Au moment d’acheter ou de louer un logement, les parties signent ce que l’on appelle un compromis de vente. Cet “avant-contrat” fixe l’accord et les conditions de vente entre le vendeur et l’acheteur. Le notaire règle par la suite les détails précédents la signature de l’acte de vente et les parties se retrouvent quelques semaines après pour finaliser celle-ci.

Mais entre la signature du compromis de vente et l’acte définitif, l’acheteur se doit d’honorer ses engagements, notamment s’il a fait une demande de crédit auprès de sa banque. L’acquéreur dispose également d’un droit de rétractation. Vous êtes perdu ? Pas de panique, le blog HelloPrêt vous dit tout sur la période post compromis.

Gérer son crédit

 

La plupart des acheteurs ont recours à un crédit dans l’acquisition d’un bien immobilier. Ce détail doit être inscrit dans le compromis de vente. L’acquéreur dispose alors au minimum d’un mois à compter de la signature de l’avant-contrat pour obtenir son prêt. Si l’acheteur n’obtient pas son prêt, il est alors tout à fait en droit de se retirer de la transaction.

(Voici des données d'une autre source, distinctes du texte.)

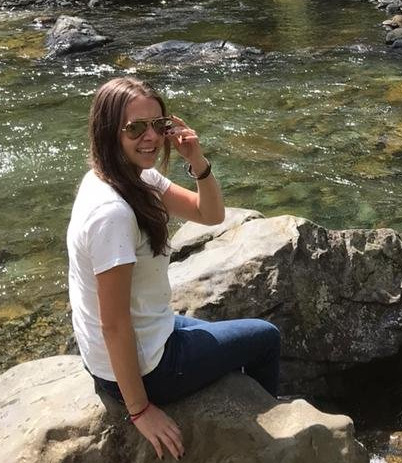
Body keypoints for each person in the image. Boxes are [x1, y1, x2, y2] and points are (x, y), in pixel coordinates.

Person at [67, 77, 281, 461]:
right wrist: (140, 410)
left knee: (221, 332)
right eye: (135, 128)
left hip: (145, 336)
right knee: (266, 337)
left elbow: (210, 214)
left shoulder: (130, 177)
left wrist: (197, 161)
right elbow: (113, 324)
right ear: (108, 131)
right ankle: (263, 445)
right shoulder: (111, 213)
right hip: (147, 370)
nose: (151, 137)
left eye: (159, 125)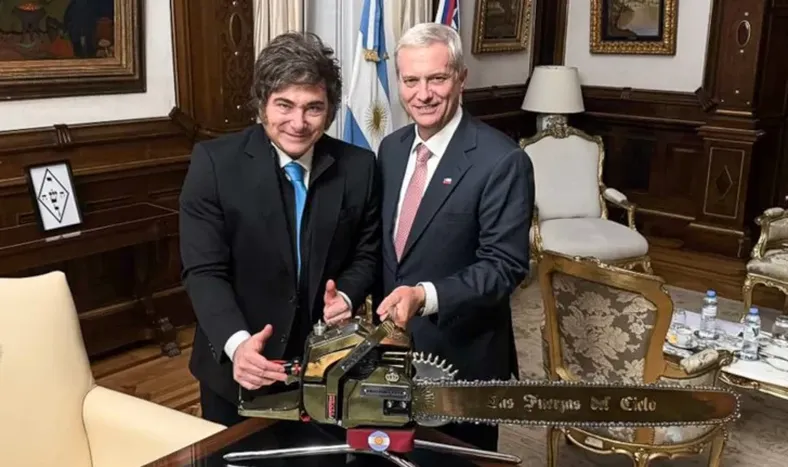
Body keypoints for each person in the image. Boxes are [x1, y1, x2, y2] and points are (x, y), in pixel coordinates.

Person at [179, 32, 380, 427]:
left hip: (328, 369)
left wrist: (347, 294)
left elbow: (367, 253)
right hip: (236, 371)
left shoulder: (360, 167)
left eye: (313, 108)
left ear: (330, 110)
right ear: (262, 104)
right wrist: (238, 345)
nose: (298, 123)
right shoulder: (214, 165)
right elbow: (203, 271)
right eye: (284, 105)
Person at [375, 23, 534, 451]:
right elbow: (385, 248)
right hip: (391, 353)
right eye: (411, 80)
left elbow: (504, 266)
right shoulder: (391, 149)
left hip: (463, 360)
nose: (423, 94)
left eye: (437, 78)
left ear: (461, 78)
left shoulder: (502, 161)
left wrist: (424, 296)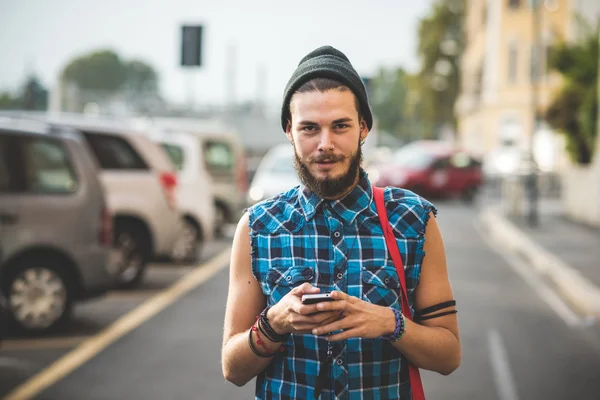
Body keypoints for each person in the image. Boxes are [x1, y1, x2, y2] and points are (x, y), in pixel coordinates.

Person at [222, 45, 461, 399]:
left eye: (340, 126)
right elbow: (232, 369)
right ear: (289, 130)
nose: (325, 144)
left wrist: (390, 324)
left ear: (363, 127)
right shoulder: (258, 227)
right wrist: (274, 323)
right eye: (309, 128)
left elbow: (448, 355)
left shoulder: (413, 220)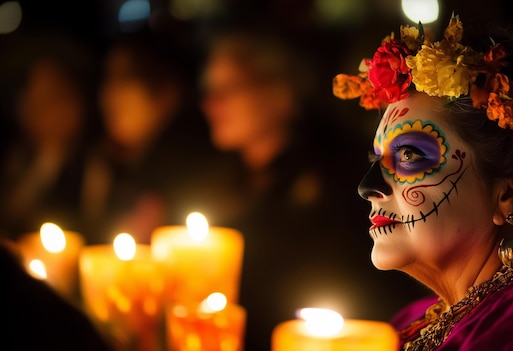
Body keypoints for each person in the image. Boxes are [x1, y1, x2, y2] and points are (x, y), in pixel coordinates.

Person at [332, 13, 513, 350]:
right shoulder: (413, 321)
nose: (368, 187)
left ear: (512, 191)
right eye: (376, 159)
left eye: (409, 156)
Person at [197, 17, 427, 350]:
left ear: (281, 91)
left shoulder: (334, 183)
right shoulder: (226, 176)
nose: (211, 104)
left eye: (229, 88)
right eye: (209, 90)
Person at [80, 29, 211, 245]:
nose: (108, 96)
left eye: (126, 78)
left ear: (169, 89)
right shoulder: (111, 162)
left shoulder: (192, 174)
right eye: (107, 79)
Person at [0, 31, 98, 240]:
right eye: (31, 98)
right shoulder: (18, 156)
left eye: (51, 99)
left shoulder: (95, 163)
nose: (37, 110)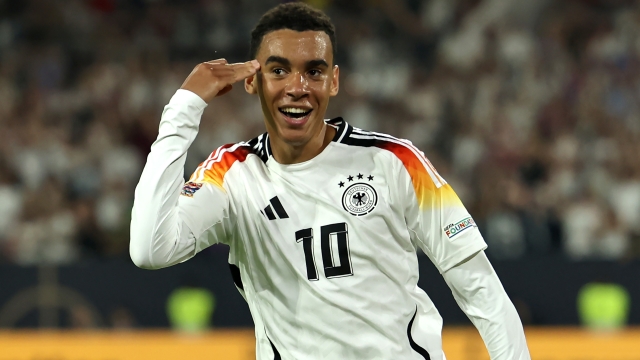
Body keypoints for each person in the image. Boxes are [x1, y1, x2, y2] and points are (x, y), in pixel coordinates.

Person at [130, 2, 530, 359]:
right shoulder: (233, 175)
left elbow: (481, 289)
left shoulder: (393, 161)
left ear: (333, 82)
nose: (298, 87)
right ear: (251, 81)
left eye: (314, 71)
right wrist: (184, 109)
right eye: (279, 70)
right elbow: (150, 249)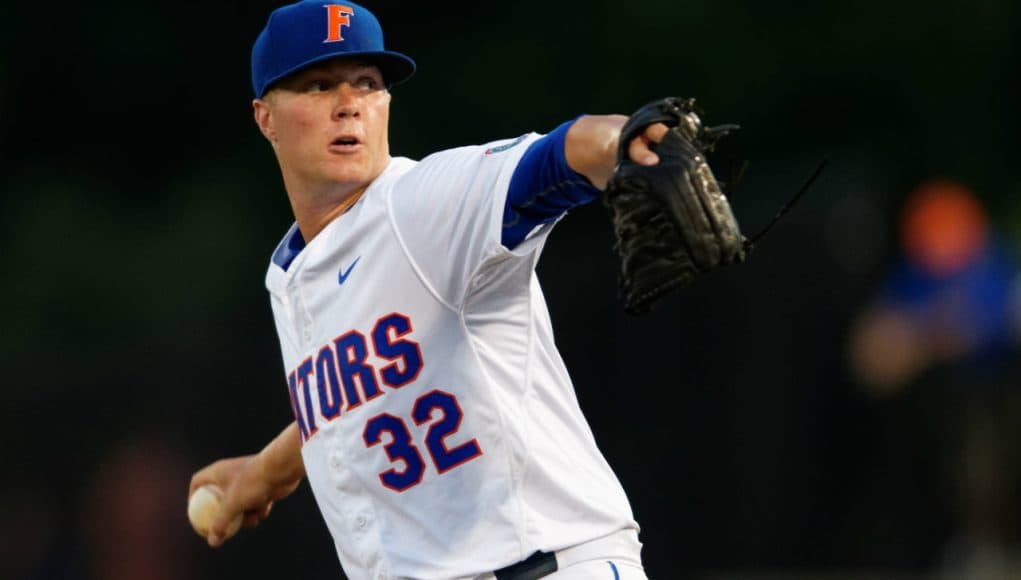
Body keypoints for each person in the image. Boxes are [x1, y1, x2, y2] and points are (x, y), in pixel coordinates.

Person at [189, 2, 668, 578]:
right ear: (266, 118)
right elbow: (364, 397)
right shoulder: (290, 274)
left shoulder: (420, 205)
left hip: (549, 563)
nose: (349, 105)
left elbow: (558, 156)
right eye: (318, 86)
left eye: (367, 84)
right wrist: (266, 470)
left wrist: (624, 145)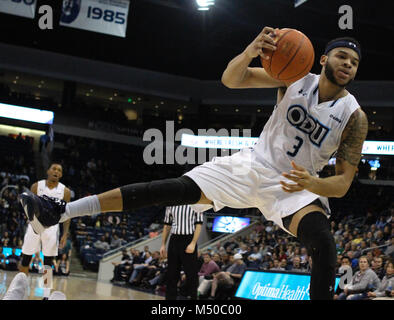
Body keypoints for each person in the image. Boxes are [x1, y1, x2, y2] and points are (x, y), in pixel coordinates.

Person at [19, 28, 367, 300]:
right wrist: (250, 51)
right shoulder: (293, 77)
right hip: (252, 166)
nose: (347, 64)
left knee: (323, 244)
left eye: (353, 61)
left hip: (295, 186)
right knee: (168, 190)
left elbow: (342, 184)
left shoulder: (354, 117)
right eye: (341, 56)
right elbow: (232, 79)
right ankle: (59, 212)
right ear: (322, 59)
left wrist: (311, 183)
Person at [19, 163, 71, 275]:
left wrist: (65, 233)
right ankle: (21, 285)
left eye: (59, 170)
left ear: (61, 175)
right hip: (35, 224)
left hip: (52, 227)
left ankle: (46, 291)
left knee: (48, 262)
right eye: (54, 169)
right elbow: (28, 206)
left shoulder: (65, 191)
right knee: (26, 258)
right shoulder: (36, 186)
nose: (56, 171)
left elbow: (67, 214)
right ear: (48, 171)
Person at [160, 205, 203, 300]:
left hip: (189, 238)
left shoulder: (197, 204)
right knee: (171, 274)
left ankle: (193, 298)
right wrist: (163, 244)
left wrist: (193, 243)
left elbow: (199, 224)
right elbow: (167, 225)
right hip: (174, 239)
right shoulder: (170, 204)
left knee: (191, 274)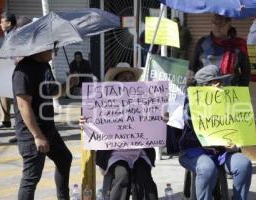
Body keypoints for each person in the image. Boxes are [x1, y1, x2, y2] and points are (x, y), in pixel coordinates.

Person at [80, 63, 158, 200]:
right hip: (114, 153)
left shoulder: (145, 100)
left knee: (143, 175)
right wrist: (84, 122)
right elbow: (91, 119)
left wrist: (161, 118)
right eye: (124, 78)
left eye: (131, 78)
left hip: (139, 152)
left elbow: (155, 123)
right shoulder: (104, 100)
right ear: (115, 82)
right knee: (122, 175)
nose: (128, 81)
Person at [179, 64, 252, 200]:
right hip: (195, 151)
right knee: (207, 168)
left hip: (223, 153)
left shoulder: (230, 101)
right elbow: (187, 119)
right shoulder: (189, 103)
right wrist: (195, 106)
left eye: (221, 82)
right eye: (214, 82)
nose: (220, 85)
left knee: (244, 164)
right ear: (202, 86)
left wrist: (236, 145)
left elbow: (238, 130)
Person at [12, 48, 74, 200]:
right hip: (32, 134)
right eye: (51, 49)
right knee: (31, 178)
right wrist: (38, 136)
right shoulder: (23, 71)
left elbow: (53, 92)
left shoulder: (45, 65)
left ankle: (63, 197)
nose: (54, 52)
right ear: (38, 48)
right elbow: (23, 105)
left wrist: (69, 83)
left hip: (49, 129)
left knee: (65, 158)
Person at [188, 14, 250, 87]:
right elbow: (192, 69)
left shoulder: (239, 45)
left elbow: (246, 73)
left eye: (221, 24)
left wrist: (241, 92)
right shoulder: (203, 42)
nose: (217, 27)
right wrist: (190, 89)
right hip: (205, 92)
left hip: (230, 93)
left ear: (229, 25)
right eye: (214, 23)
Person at [0, 12, 16, 129]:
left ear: (9, 23)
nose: (0, 24)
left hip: (13, 69)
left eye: (2, 22)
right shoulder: (8, 34)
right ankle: (5, 121)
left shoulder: (14, 35)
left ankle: (19, 123)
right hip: (6, 68)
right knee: (2, 92)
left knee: (18, 97)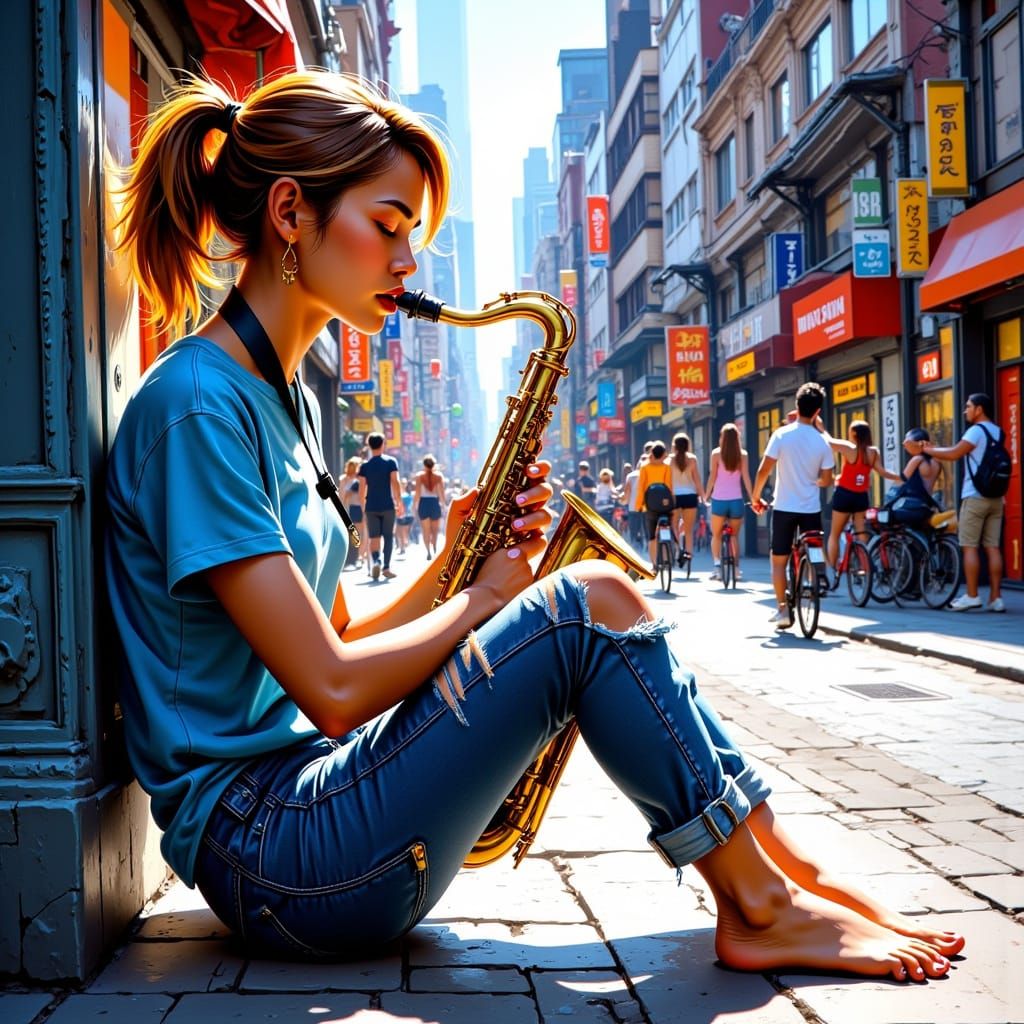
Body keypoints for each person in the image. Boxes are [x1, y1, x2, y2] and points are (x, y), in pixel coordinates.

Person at [103, 71, 962, 979]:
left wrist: (454, 568)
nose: (407, 262)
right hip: (272, 852)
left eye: (415, 237)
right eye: (388, 226)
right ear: (289, 212)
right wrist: (482, 601)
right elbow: (332, 686)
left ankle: (780, 865)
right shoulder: (198, 405)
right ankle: (760, 905)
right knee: (588, 600)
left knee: (599, 598)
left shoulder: (278, 400)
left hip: (317, 811)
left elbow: (340, 638)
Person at [751, 383, 835, 629]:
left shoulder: (782, 435)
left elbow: (764, 469)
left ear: (796, 407)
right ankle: (813, 574)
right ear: (817, 411)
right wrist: (813, 481)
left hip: (784, 508)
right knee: (812, 545)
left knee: (779, 561)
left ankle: (783, 610)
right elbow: (827, 480)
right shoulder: (823, 442)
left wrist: (756, 497)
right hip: (811, 510)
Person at [924, 393, 1006, 612]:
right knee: (992, 547)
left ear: (979, 409)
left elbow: (953, 453)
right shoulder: (998, 431)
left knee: (969, 546)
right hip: (996, 498)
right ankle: (996, 598)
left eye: (968, 407)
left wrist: (928, 450)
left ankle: (972, 595)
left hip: (975, 496)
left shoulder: (976, 431)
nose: (965, 410)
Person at [823, 420, 902, 573]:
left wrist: (820, 426)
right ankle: (864, 568)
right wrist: (901, 478)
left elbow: (828, 441)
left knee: (834, 534)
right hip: (861, 497)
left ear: (854, 433)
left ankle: (832, 569)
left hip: (844, 494)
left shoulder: (849, 448)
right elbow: (883, 472)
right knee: (861, 533)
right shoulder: (873, 452)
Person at [705, 423, 753, 581]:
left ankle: (717, 567)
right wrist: (753, 497)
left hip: (719, 500)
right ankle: (737, 569)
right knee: (734, 536)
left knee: (716, 535)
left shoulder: (716, 454)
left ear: (723, 438)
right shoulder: (743, 455)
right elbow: (746, 477)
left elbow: (712, 477)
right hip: (736, 500)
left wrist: (706, 495)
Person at [359, 432, 402, 579]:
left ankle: (376, 560)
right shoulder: (391, 462)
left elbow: (361, 489)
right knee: (388, 537)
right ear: (383, 444)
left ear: (369, 446)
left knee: (374, 538)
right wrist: (399, 502)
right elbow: (395, 483)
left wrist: (363, 507)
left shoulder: (365, 466)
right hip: (388, 505)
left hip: (371, 506)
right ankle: (386, 568)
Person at [669, 432, 705, 566]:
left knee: (674, 526)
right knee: (689, 529)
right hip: (690, 496)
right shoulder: (692, 459)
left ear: (674, 446)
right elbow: (697, 480)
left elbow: (667, 480)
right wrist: (703, 496)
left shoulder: (669, 460)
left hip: (674, 497)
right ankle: (689, 553)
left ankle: (678, 550)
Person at [636, 441, 673, 569]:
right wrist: (672, 502)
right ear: (663, 454)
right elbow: (669, 486)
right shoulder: (667, 467)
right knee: (666, 527)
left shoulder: (644, 467)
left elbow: (641, 488)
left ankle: (654, 564)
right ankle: (667, 557)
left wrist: (639, 505)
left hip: (649, 505)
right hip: (664, 504)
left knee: (651, 536)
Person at [414, 454, 446, 560]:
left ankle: (428, 550)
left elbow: (417, 493)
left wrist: (414, 506)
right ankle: (435, 547)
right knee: (435, 530)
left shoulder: (419, 476)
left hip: (423, 503)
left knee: (425, 530)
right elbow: (441, 493)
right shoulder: (439, 476)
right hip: (434, 502)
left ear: (424, 464)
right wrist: (444, 506)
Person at [340, 456, 366, 570]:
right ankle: (351, 558)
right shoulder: (343, 479)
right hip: (348, 509)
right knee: (351, 534)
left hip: (358, 508)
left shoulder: (361, 479)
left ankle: (358, 557)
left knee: (357, 534)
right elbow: (341, 496)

On estime que le délai de réponse de la banque est d’environ 60 jours. L’acheteur dispose donc de ce laps de temps pour informer le vendeur de l’acceptation ou non de son prêt. Les détails de ce dernier doivent inscrits dans le compromis, tout comme leurs conditions : montant, durée, taux, etc.
Certains acheteurs disposent de fonds suffisants et n’ont donc pas recours à l’institution bancaire pour l’acquisition d’un bien. Ces détails doivent également être indiqués dans le compromis de vente.
Un acheteur peut également suspendre le compromis pour une raison spécifique. Par exemple, un particulier est en droit de se retirer d’une vente s’il n’obtient pas le droit par la mairie d’y établir son bureau ou son cabinet s’il est médecin ou avocat. Toutes ces conditions doivent être indiquées noir sur blanc dans le compromis.

Le délai de rétractation

 
L’acheteur bénéficie de 10 jours pour revenir sur sa décision et se rétracter d’un compromis de vente sans avoir besoin d’apporter des justifications. Il est à préciser que cette option n’est qu’à la disposition de l’acquéreur. Le vendeur ne peut quant à lui se retirer librement.
Au cas, où l’acheteur change d’avis, il doit adresser une lettre en recommandé avec accusé de réception dans les 10 jours suivant la signature de l’avant-contrat. Chose à savoir, si le dixième jour du délai tombe un jour férié, il est reporté au jour ouvrable suivant. Les autres jours fériés durant cette période sont comptés normalement.

Si l’acheteur ne change pas d’avis, le dossier peut être envoyé au notaire pour finaliser la vente.